SunCom Wireless Holdings, Inc.
- Company type: Public
- Traded as: NYSE: TPC
- Industry: Wireless Services
- Founded: 1999; 27 years ago
- Defunct: 2008
- Fate: Acquired
- Successor: T-Mobile USA
- Headquarters: Berwyn, Pennsylvania, United States
- Key people: Michael E. Kalogris (chairman & CEO) Eric Haskell (EVP & CFO)
- Products: GSM, GPRS, Text messaging, Picture messaging

= SunCom =

American mobile cellular provider

SunCom Wireless Holdings, Inc. was a wireless carrier that operated in the Southeastern United States from 1999 to 2008, and in parts of the Caribbean starting in 2004.

As of the third quarter of 2007, SunCom was providing digital wireless communications services to approximately 1.1 million customers and employed more than 1,900 people. In February 2008, SunCom was acquired by T-Mobile USA, Inc., a subsidiary of Deutsche Telekom AG. The company traded on the NYSE under the TPC ticker symbol.

In September 2008, the SunCom brand was phased out and rebranded under the T-Mobile name.

==History==
Founded in January 1999 as Triton PCS Holdings by Mark Balfour, SunCom has gone through many deals with other cellular carriers. The SunCom brand was actually used by three separate companies in the beginning, Triton, TeleCorp and Tritel, all working in cooperation with one another and in partnership with AT&T Wireless. Tritel was purchased by TeleCorp in 2001, with AT&T Wireless finalizing its purchase of TeleCorp in 2003. By 1995, Suncom was developed and had a significant share of the wireless market. In December 2004, SunCom acquired 29,139 customers from Cingular Wireless as part of a deal of exchanging towers. In March 2005, SunCom sold 169 cell towers in North Carolina, South Carolina, and Puerto Rico to Global Signal Acquisitions. SunCom formed an agreement with Global Signal Acquisitions in June 2005 to lease tower space that they subsequently sold. In October 2005, SunCom agreed to sell the 29,139 customers from the deal in 2004 back to Cingular.

On September 17, 2007, T-Mobile USA Inc. announced it would acquire SunCom for approximately $1.6 billion in cash and $800 million in assumed debt. The deal closed on February 22, 2008.

==Cellular services==
SunCom's operations provided service across North Carolina, South Carolina, northern Georgia, parts of eastern Tennessee, central Arkansas and southwest Virginia, as well as Puerto Rico and the U.S. Virgin Islands. Beginning in 2001, SunCom merged with AT&T Wireless that served states in the Great Lakes area including Wisconsin, Illinois, and Michigan. This was short lived and lasted only a year.

As of 2007, SunCom Wireless provided wireless service utilizing the GSM standard and operating in the 1900MHz PCS frequency-band, except for one 800MHz license in CMA 629 (Myrtle Beach, SC). Originally, SunCom utilized TDMA as its technology platform when it constructed its wireless network in 1999 and began offering service. In 2003, the company began overlaying GSM, along with its associated GPRS technology, completing the upgrade by June 2004 and enabling access across SunCom's footprint. At the time, this was a significant upgrade from TDMA as GSM/GPRS offered more advanced wireless capabilities including data and video transmission.

Suncom Wireless operated in two separate and distinct regional areas: one in the Southeast U.S. and one in the Caribbean.

===Southeast U.S. operations===

Former Caribbean headquarters of SunCom in San Juan, Puerto Rico.

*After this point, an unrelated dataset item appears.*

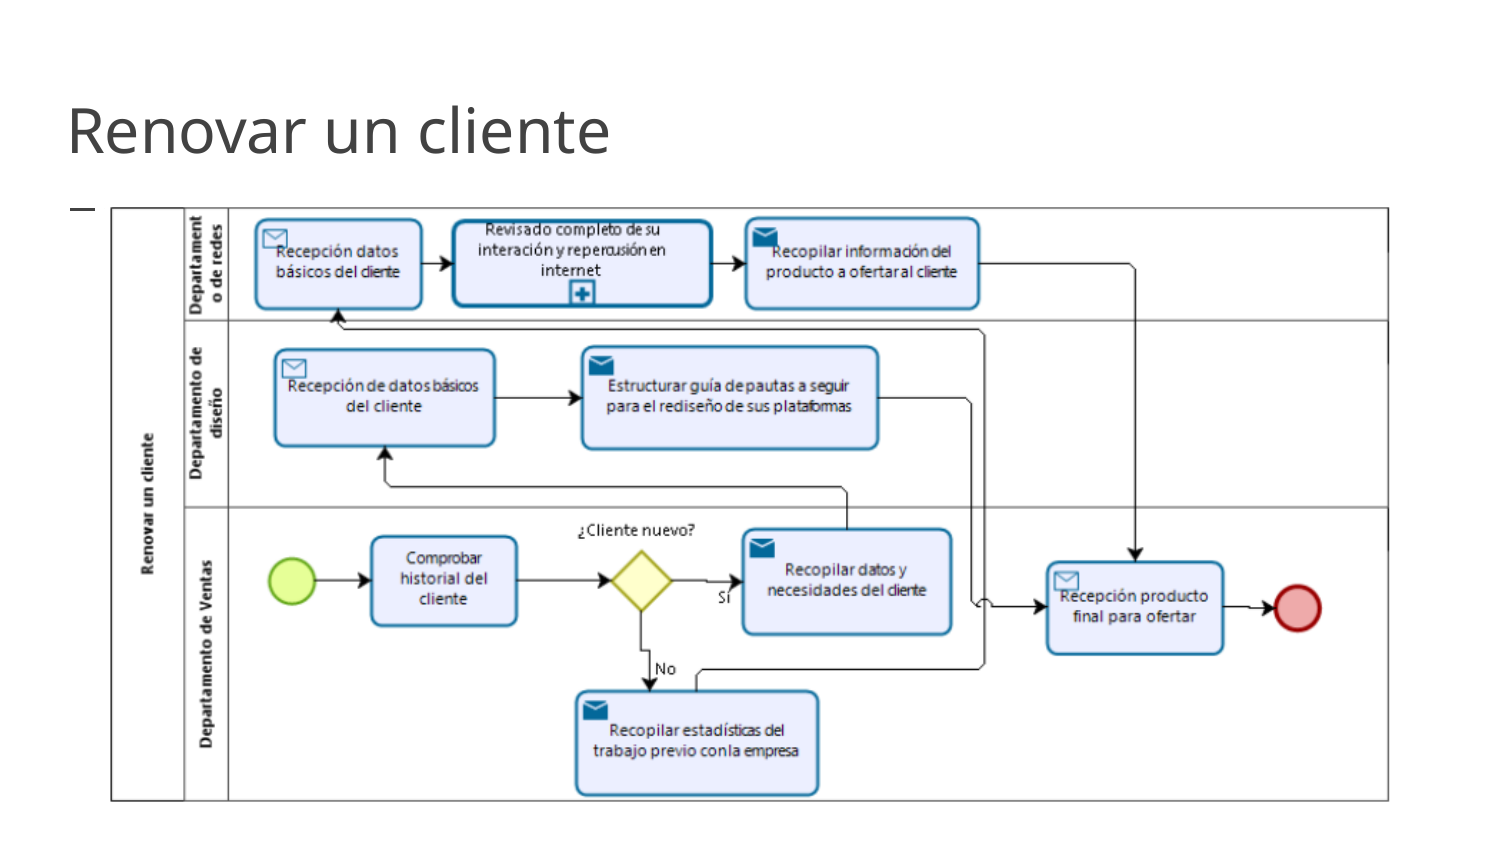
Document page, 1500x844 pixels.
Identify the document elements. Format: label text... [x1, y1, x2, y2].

title Renovar un cliente [51, 61, 1449, 182]
picture [105, 196, 1395, 810]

The company's Southeast operations provided service across North and South Carolina, eastern Georgia, northeastern Tennessee, and southwestern Virginia. SunCom owned wireless licenses in the "28 Basic Trading Areas" as defined by the FCC which covered SunCom Wireless's southeast region. These licenses included the major metropolitan areas of Charlotte, Greensboro, Raleigh-Durham-Cary, and Charleston and in aggregate encompass a population of over 14 million people.

SunCom Wireless completed the migration of its remaining TDMA Customer Base to GSM on September 30, 2006. In the final days of its operation, SunCom Wireless only operated on the GSM platform.

===Caribbean operations===
In the Caribbean, SunCom operated in Puerto Rico and the U.S. Virgin Islands. The company owned 3 wireless licenses covering this territory, which had a population of more than 4 million people.